In XenApp & XenDesktop 7.7, we introduced zones, and I wrote a blog post about how they behaved with latency. The higher the latency, the worse things become. Well, we’ve been busy improving things…
The first area I want to cover is improvements for brokering with latency. I only have two new data points from 7.11, but you’ll see why I only have two.
|Average Response Time (s)||12.9||3.7||26.7||N/A||7.6|
|Brokering Requests per second||3.7||12.6||1.3||N/A||6.3|
|Time to launch 10k users||44m55s||13m10s||2h03m||N/A||26m27s|
As you can see with 250ms latency, we now outperform the 7.7 code at 90ms, so rather than spend time on doing lots of data points, I tested one that completely failed previously. So, if you’re on 7.11 or later, users should see quicker brokering of resources, even with latency between a broker and the SQL server.
We’re also not forgetting those on LTSR. If you have 7.6 CU3 DDCs, then you also have the same improvements. Although we don’t expect 7.6 to be deployed with latency, it still improves performance for no latency, and we know some customers do have 7.6 with a bit of latency.
So, what did we do?
We revisited the core brokering SQL code that determines which VDA is the least loaded and then sends a launch request to that VDA. We decided that rather than use a “perfect” load balance algorithm, we’d use a “good enough” load balance algorithm.
Previously, we’d wanted the least-loaded VDA, and would lock/block waiting for the VDA to become available, and so backup (serialize/block) all other brokering requests. Instead, we now look for the least loaded worker that isn’t currently locked, so this means we may not get the least loaded, perhaps the 2nd or 3rd least loaded. But we can do so without locking all the other launch requests.
If we can’t find one not currently locked then we’ll sit and wait for locks, with with enough VDAs it’s rare to hit the case of all of them being locked at the same time, and the behaviour is then the same as before this fix.
In some scenarios admins may notice a slight difference in load balancing, but you’d have to be paying very very close attention to spot we didn’t use the least loaded VDA.
This isn’t the only location we’ve been removing and resolving SQL blocking issues (in the core brokering code) and there are a few others that have been fixed. So, at this time I’d recommend large sites use a 7.13 or 7.6 CU3 broker to have all the currently known improvements.

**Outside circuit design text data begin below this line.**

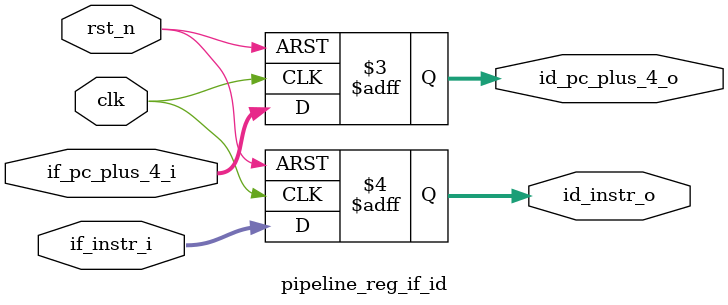
<source format=v>

`timescale 1ns / 1ps

module pipeline_reg_if_id (
    input  wire        clk,
    input  wire        rst_n,
    // input  wire        if_id_write_en, // 來自危害單元（用於啟用/停用暫存器更新 - 停滯）
    // input  wire        if_id_flush_en, // 來自危害單元（用於清除暫存器 - 分支預測錯誤）

    // 來自 IF 階段的輸入
    input  wire [31:0] if_pc_plus_4_i,
    input  wire [31:0] if_instr_i,

    // 輸出到 ID 階段
    output reg [31:0] id_pc_plus_4_o,
    output reg [31:0] id_instr_o
);

    always @(posedge clk or negedge rst_n) begin
        if (!rst_n) begin
            // 重置狀態：通常為 NOP 指令或全 0
            id_pc_plus_4_o <= 32'b0;
            id_instr_o     <= 32'h00000013; // NOP 指令（addi x0, x0, 0）
        end 
        // else if (if_id_flush_en) begin
        //     // 清除：插入 NOP
        //     id_pc_plus_4_o <= 32'b0; // 或某些預設的 PC 值
        //     id_instr_o     <= 32'h00000013; // NOP
        // end
        // else if (if_id_write_en) begin
        //     // 正常運作：鎖存輸入
        //     id_pc_plus_4_o <= if_pc_plus_4_i;
        //     id_instr_o     <= if_instr_i;
        // end
        // else begin
        //     // 停滯：保持當前值（不改變暫存器）
        // end
        // 簡化：目前總是鎖存
        else begin
            id_pc_plus_4_o <= if_pc_plus_4_i;
            id_instr_o     <= if_instr_i;
        end
    end

endmodule

</source>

Registration Storm serialisations
Unfortunately, one big area that we know there is a lock is VDA registration. The reason for the lock is to avoid deadlocks when registering workers. We now have a much better understanding of the cause of the deadlocks, which was due to not locking sessions for a worker in a consistent order over multiple registration threads. We now do the session locking by session id, which now stops the VDAs deadlocking.
However, we viewed it as a little risky to remove the lock entirely until we’ve had more time to test it out. But we know some customers have hit this lock, and so we decided to provide a tuneable on it’s usage.
So where is the tuneable, firstly you need 7.12 or later, and it’s actually in the database, and you have to update it directly in the database. It’s in the chb_Config.Site table:
select SerializeMultiSessionAudits, SerializeMultiSessionDeregistrations from chb_config.Site SerializeMultiSessionAudits SerializeMultiSessionDeregistrations --------------------------- ------------------------------------ 1 1
These flags can be set to 0 to remove the usage of the lock:
update chb_config.Site set SerializeMultiSessionAudits=0, SerializeMultiSessionDeregistrations=0 select SerializeMultiSessionAudits, SerializeMultiSessionDeregistrations from chb_config.Site (1 row(s) affected) SerializeMultiSessionAudits SerializeMultiSessionDeregistrations --------------------------- ------------------------------------ 0 0
We’ve tested this internally, and found it helped resolve some issues in our re-registration scale tests. But we also know that customers have very complex envs, and we didn’t want to make such a change of behaviour without a little more time to test it out.
It’s expected that the default will be to be not do this locking in a future release, but leave the tuneable to re-enable it should a customer have any issues without the locking.